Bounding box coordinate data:

══════════

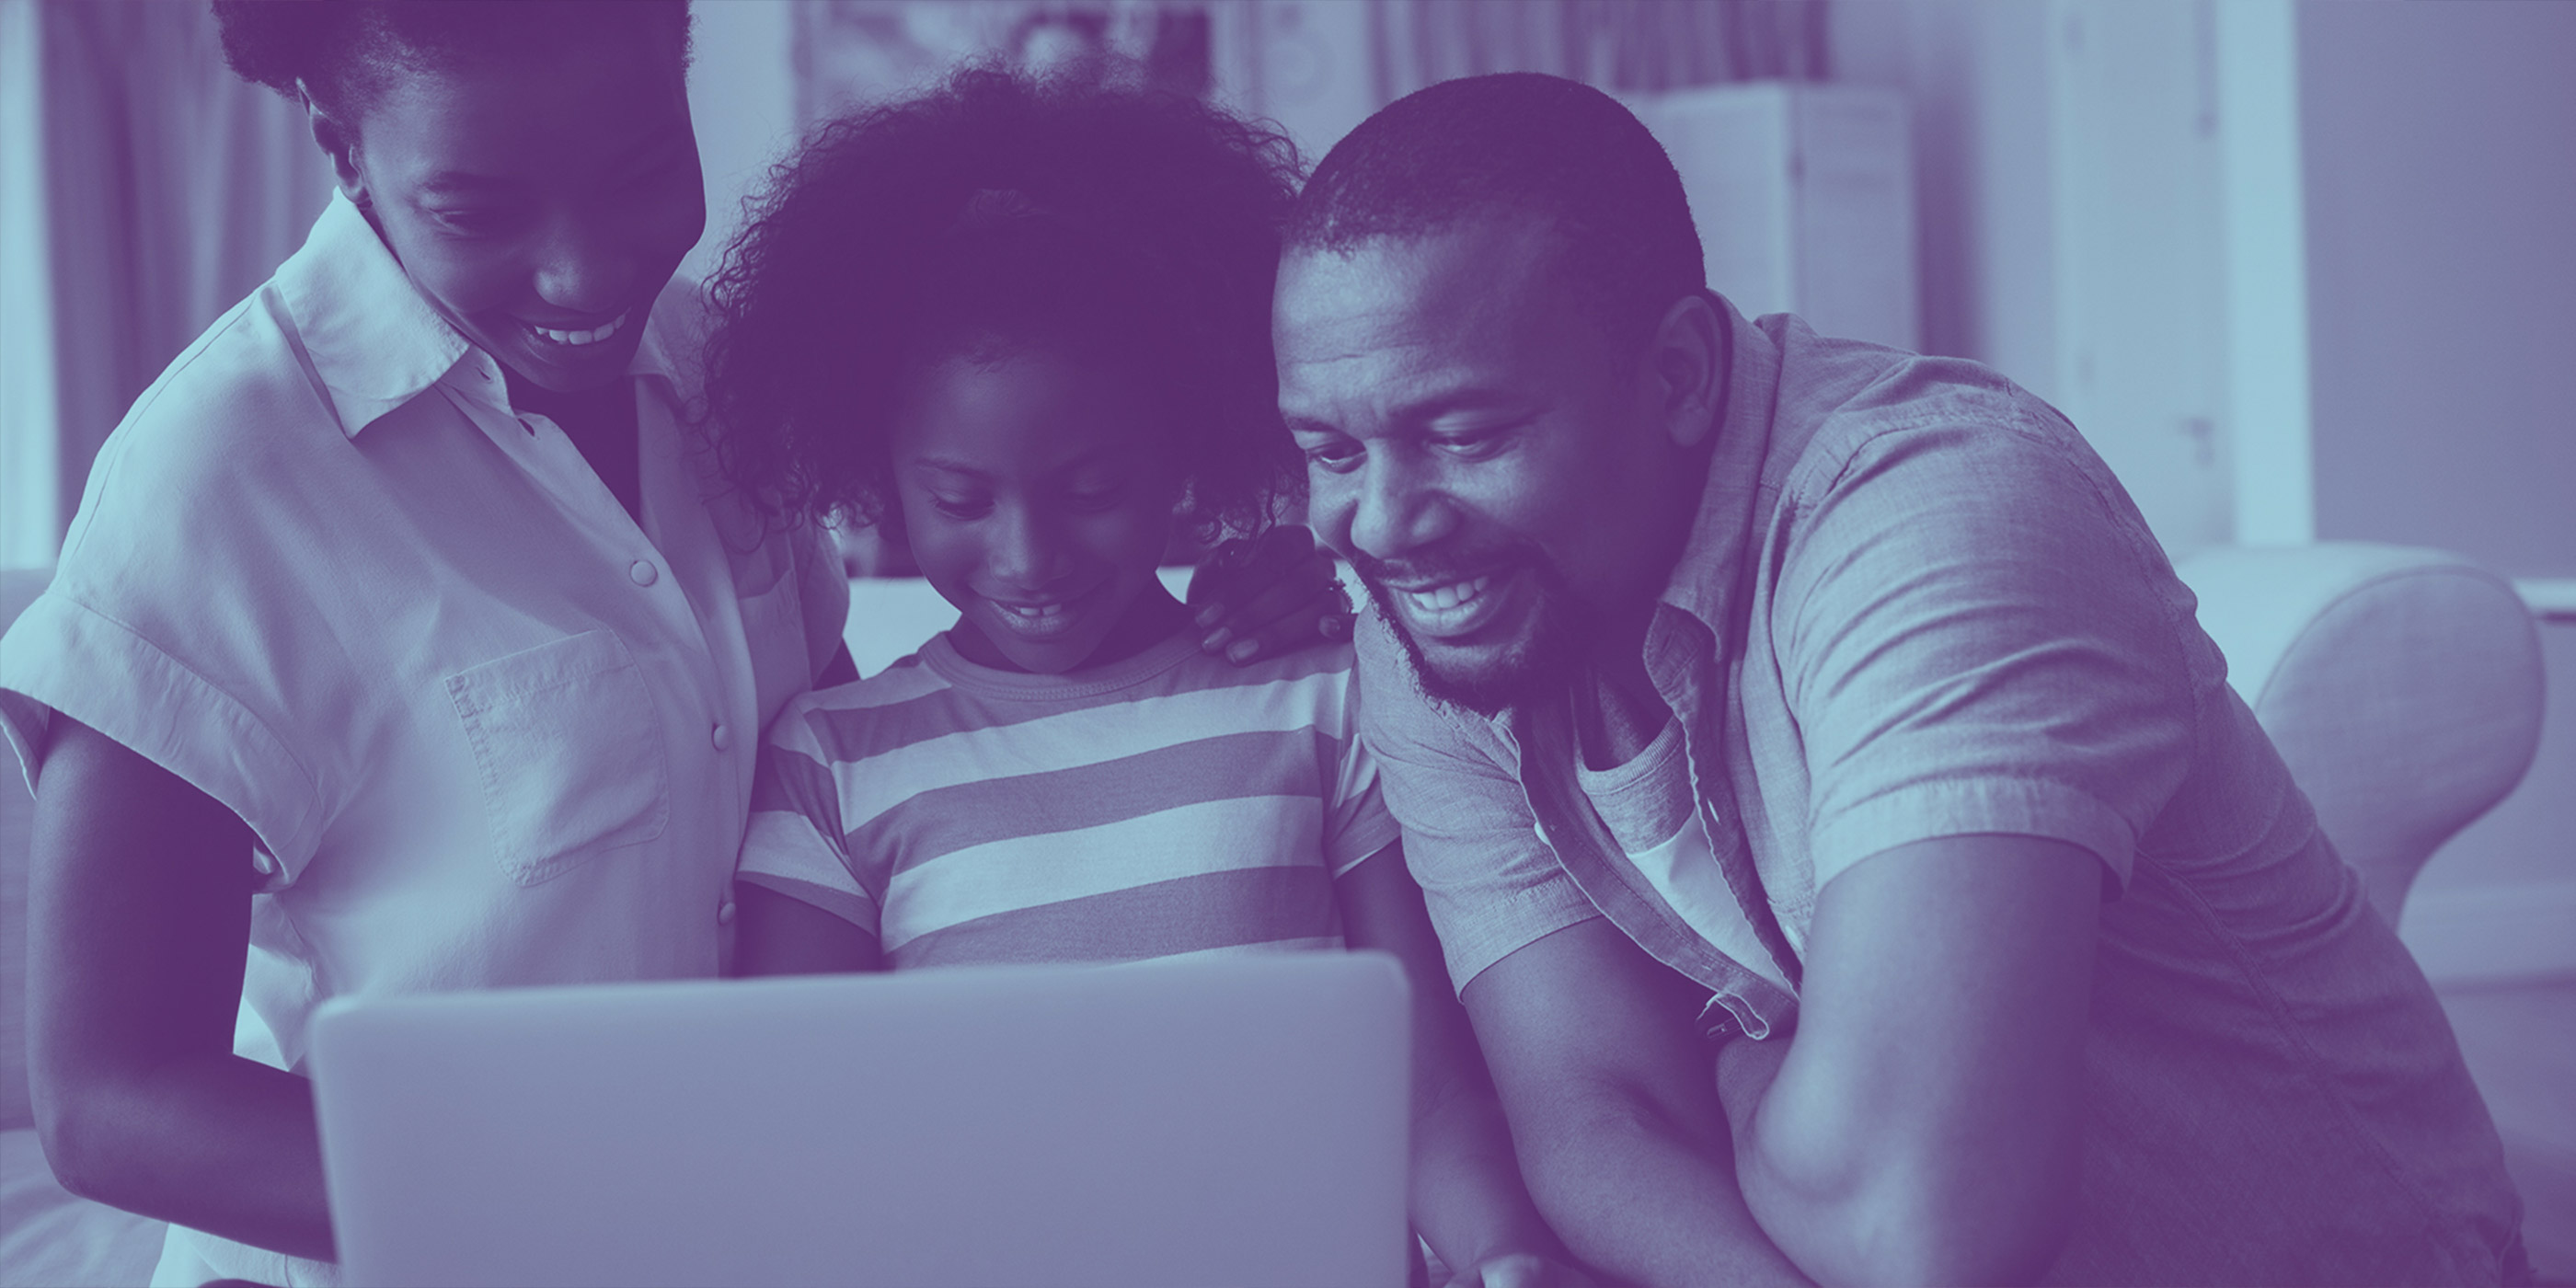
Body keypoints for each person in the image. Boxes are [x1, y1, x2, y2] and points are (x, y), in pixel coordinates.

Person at [0, 6, 1335, 1285]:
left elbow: (865, 792)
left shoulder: (705, 368)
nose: (587, 273)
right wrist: (608, 1194)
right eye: (481, 210)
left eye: (643, 171)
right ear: (337, 139)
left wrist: (1241, 623)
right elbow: (111, 1100)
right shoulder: (220, 482)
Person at [1272, 72, 2529, 1287]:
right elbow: (1596, 1126)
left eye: (1465, 434)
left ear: (1678, 376)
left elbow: (1921, 1229)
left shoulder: (1940, 512)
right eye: (1328, 450)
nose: (1381, 524)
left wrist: (1741, 1071)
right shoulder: (1441, 619)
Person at [707, 68, 1587, 1288]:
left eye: (1091, 490)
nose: (1029, 559)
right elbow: (799, 1127)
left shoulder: (1322, 701)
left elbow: (1424, 1087)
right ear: (879, 468)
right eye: (961, 500)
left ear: (1186, 450)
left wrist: (1503, 1254)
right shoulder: (833, 765)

══════════

Copy, word for word, the line that contains "right ear: (337, 139)" and every line after it through the end of the records, and nothing else.

right ear: (337, 139)
left wrist: (1241, 623)
right elbow: (111, 1100)
right shoulder: (220, 482)
Person at [1272, 72, 2529, 1287]:
right elbow: (1596, 1126)
left eye: (1465, 434)
left ear: (1678, 376)
left elbow: (1921, 1229)
left shoulder: (1940, 512)
right eye: (1328, 450)
nose: (1381, 524)
left wrist: (1741, 1071)
right shoulder: (1441, 619)
Person at [707, 68, 1587, 1288]:
left eye: (1091, 490)
nose: (1029, 559)
right elbow: (799, 1127)
left shoulder: (1322, 701)
left elbow: (1424, 1087)
right ear: (879, 468)
right eye: (961, 500)
left ear: (1186, 450)
left wrist: (1503, 1254)
right shoulder: (833, 765)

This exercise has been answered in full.